Assignment → Transcribe the listing verbatim. Do not carry over any pictures.
***** Data in this exercise
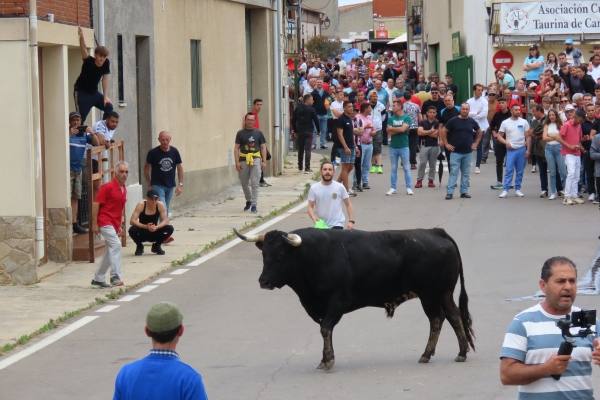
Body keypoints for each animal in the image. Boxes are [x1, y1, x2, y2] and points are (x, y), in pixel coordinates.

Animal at [234, 227, 474, 370]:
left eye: (281, 255)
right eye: (264, 254)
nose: (263, 281)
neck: (312, 256)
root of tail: (436, 231)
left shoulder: (337, 302)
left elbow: (326, 329)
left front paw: (328, 360)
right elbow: (325, 330)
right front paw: (324, 358)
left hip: (432, 294)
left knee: (439, 319)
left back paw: (435, 354)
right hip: (441, 294)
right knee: (451, 317)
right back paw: (454, 352)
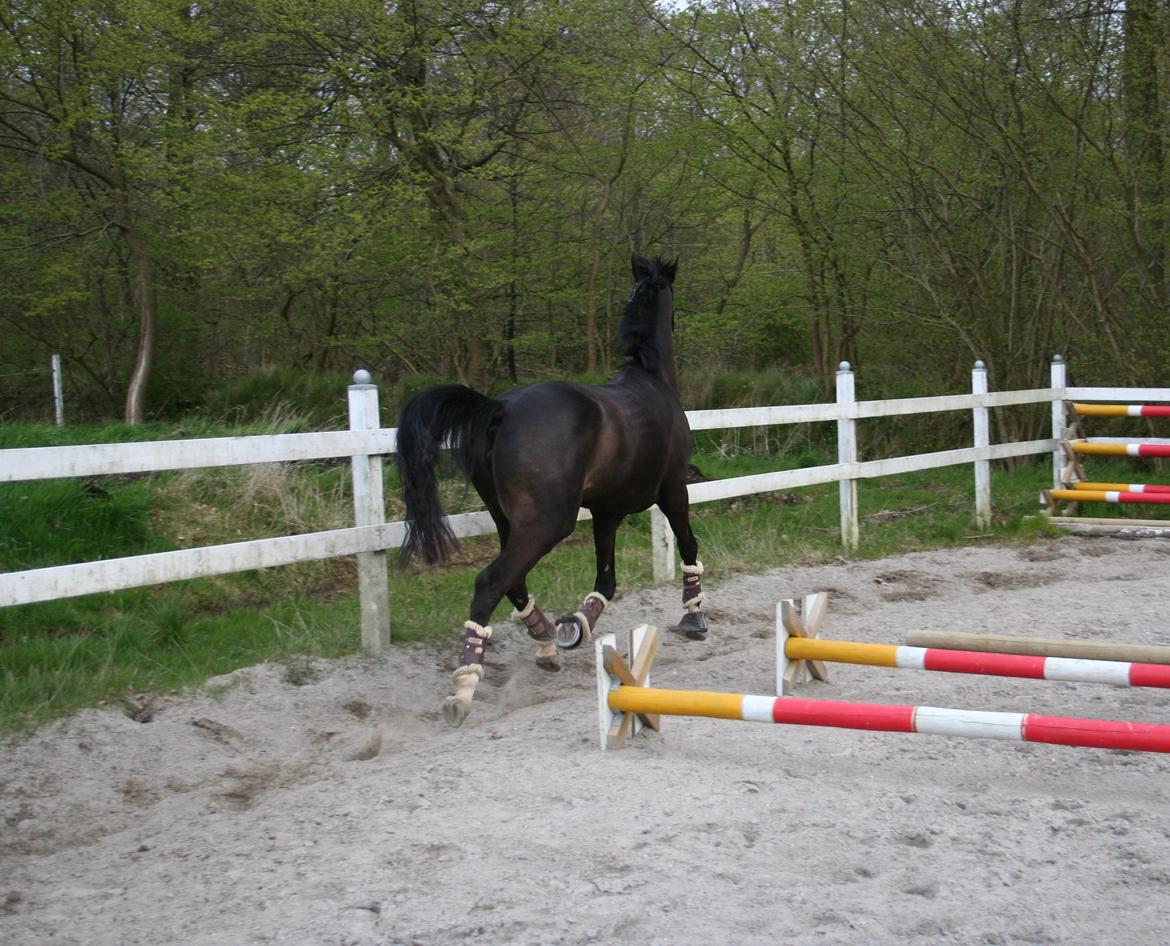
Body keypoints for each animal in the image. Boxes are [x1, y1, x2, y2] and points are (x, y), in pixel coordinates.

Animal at [397, 252, 706, 724]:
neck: (652, 379)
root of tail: (500, 408)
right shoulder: (673, 491)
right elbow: (688, 544)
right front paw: (694, 616)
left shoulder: (607, 511)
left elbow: (606, 580)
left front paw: (576, 625)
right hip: (548, 523)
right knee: (491, 581)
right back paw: (464, 686)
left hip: (509, 520)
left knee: (513, 582)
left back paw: (545, 639)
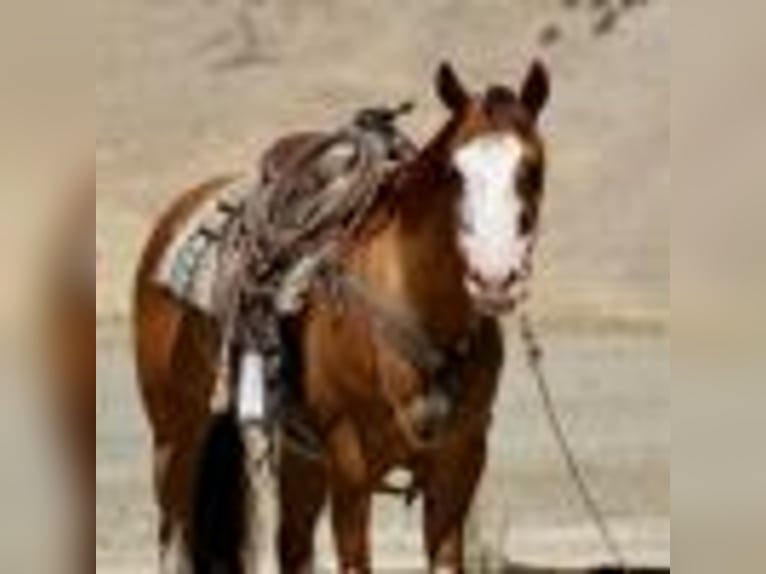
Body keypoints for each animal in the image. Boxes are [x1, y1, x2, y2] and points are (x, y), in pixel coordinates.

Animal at [133, 60, 550, 573]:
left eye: (532, 168)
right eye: (455, 172)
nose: (494, 280)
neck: (415, 308)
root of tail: (179, 211)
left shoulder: (461, 462)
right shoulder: (351, 466)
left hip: (300, 456)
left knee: (293, 543)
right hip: (174, 435)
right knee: (173, 534)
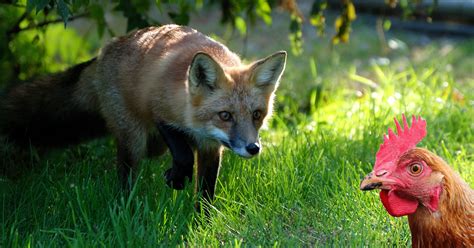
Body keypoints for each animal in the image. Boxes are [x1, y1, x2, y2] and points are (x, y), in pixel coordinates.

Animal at [0, 24, 286, 205]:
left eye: (257, 114)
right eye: (225, 115)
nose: (252, 148)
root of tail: (103, 53)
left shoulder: (210, 148)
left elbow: (206, 191)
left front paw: (202, 219)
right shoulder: (160, 111)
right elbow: (183, 155)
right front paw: (176, 178)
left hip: (152, 145)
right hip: (134, 139)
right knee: (127, 174)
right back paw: (124, 207)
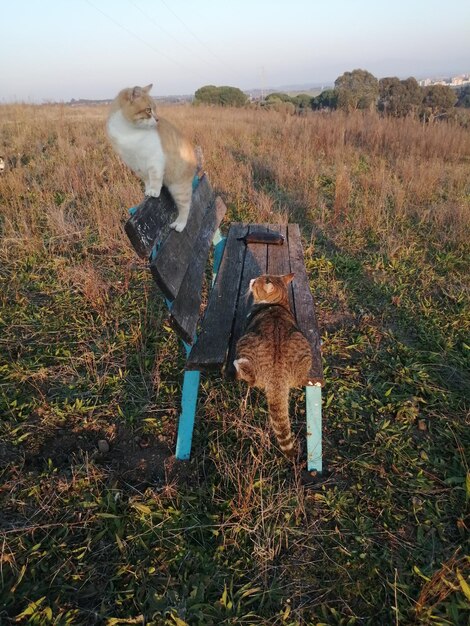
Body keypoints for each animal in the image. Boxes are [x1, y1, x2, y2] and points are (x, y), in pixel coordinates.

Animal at [107, 82, 197, 229]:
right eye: (148, 110)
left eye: (155, 109)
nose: (157, 119)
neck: (129, 132)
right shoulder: (135, 165)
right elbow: (146, 179)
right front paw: (148, 191)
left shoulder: (155, 159)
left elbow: (154, 177)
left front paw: (154, 191)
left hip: (179, 187)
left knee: (186, 207)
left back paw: (180, 224)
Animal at [234, 272, 312, 458]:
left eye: (256, 282)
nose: (251, 280)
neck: (276, 303)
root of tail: (278, 376)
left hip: (245, 341)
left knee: (251, 378)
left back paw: (237, 363)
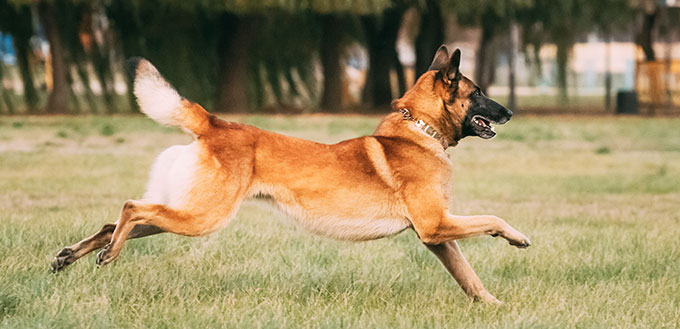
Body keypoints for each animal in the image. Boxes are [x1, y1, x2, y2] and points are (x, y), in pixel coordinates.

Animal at [53, 45, 532, 302]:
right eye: (478, 93)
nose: (510, 112)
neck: (419, 132)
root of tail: (214, 122)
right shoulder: (437, 225)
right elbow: (492, 219)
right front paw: (516, 237)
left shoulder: (436, 237)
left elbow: (469, 277)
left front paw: (493, 306)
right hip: (201, 217)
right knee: (131, 207)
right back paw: (107, 255)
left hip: (184, 212)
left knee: (114, 221)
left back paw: (73, 255)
**********
Completed exercise →
Body keypoints for each animal in the image. Boxes are [x1, y1, x2, y2] and points are (x, y), in pixel coordinates.

Animal at [234, 227, 474, 370]:
left eye: (281, 255)
right eye: (264, 254)
nose: (263, 281)
neck: (312, 256)
root of tail: (436, 231)
left shoulder: (337, 302)
left elbow: (326, 329)
left front paw: (328, 360)
right elbow: (325, 330)
right front paw: (324, 358)
left hip: (432, 294)
left knee: (439, 319)
left back paw: (435, 354)
right hip: (441, 294)
right knee: (451, 317)
right back paw: (454, 352)
Body keypoints for each animal in the image. Boxes are [x1, y1, x2, y2] and points are (x, y), in pixel coordinates.

Animal at [397, 252, 706, 724]:
neck: (652, 379)
root of tail: (500, 408)
right shoulder: (673, 491)
right elbow: (688, 544)
right front paw: (694, 616)
left shoulder: (607, 511)
left elbow: (606, 580)
left front paw: (576, 625)
right hip: (548, 523)
right knee: (491, 581)
right back paw: (464, 686)
left hip: (509, 520)
left knee: (513, 582)
left back paw: (545, 639)
Body keypoints for each animal in the image. Boxes are [x1, y1, x2, y2] and points are (x, y), in pixel coordinates.

Animal at [133, 60, 550, 573]:
left eye: (532, 168)
right eye: (455, 172)
nose: (494, 280)
neck: (415, 308)
root of tail: (179, 211)
left shoulder: (461, 462)
right shoulder: (351, 466)
left hip: (300, 456)
left knee: (293, 543)
right hip: (174, 435)
right knee: (173, 534)
Body keypoints for each animal in the image. Boxes are [x1, y1, x2, y2] and points are (x, y), in pixel coordinates.

Animal at [0, 24, 286, 205]:
left eye: (257, 114)
right eye: (225, 115)
nose: (252, 148)
root of tail: (103, 53)
left shoulder: (210, 148)
left elbow: (206, 191)
left front paw: (202, 219)
right shoulder: (160, 111)
right elbow: (183, 155)
right front paw: (176, 178)
left hip: (152, 145)
right hip: (134, 139)
right knee: (127, 174)
right back paw: (124, 207)
Body keypoints for each animal in the image. Boxes are [x1, y1, x2, y2] and points are (x, y), in pixel coordinates.

Animal at [107, 82, 197, 229]:
right eye: (148, 110)
left eye: (155, 109)
nose: (157, 119)
neck: (129, 132)
right shoulder: (135, 165)
right elbow: (146, 179)
right front paw: (148, 191)
left shoulder: (155, 159)
left elbow: (154, 177)
left front paw: (154, 191)
left hip: (179, 187)
left knee: (186, 207)
left back paw: (180, 224)
Animal at [234, 272, 312, 458]:
left eye: (256, 282)
nose: (251, 280)
neck: (276, 303)
root of tail: (278, 376)
left hip: (245, 341)
left knee: (251, 378)
left back paw: (237, 363)
Body keypoints for each animal in the image. Boxes are [x1, y1, x2, y2] and points are (x, y), in pixel coordinates.

Animal at [53, 45, 532, 302]:
right eye: (478, 93)
nose: (510, 112)
neck: (419, 132)
root of tail: (214, 122)
right shoulder: (437, 225)
right elbow: (492, 219)
right front paw: (516, 237)
left shoulder: (436, 237)
left elbow: (469, 277)
left front paw: (493, 306)
right hip: (201, 217)
right knee: (131, 207)
right back paw: (107, 255)
left hip: (184, 212)
left knee: (114, 221)
left back paw: (73, 255)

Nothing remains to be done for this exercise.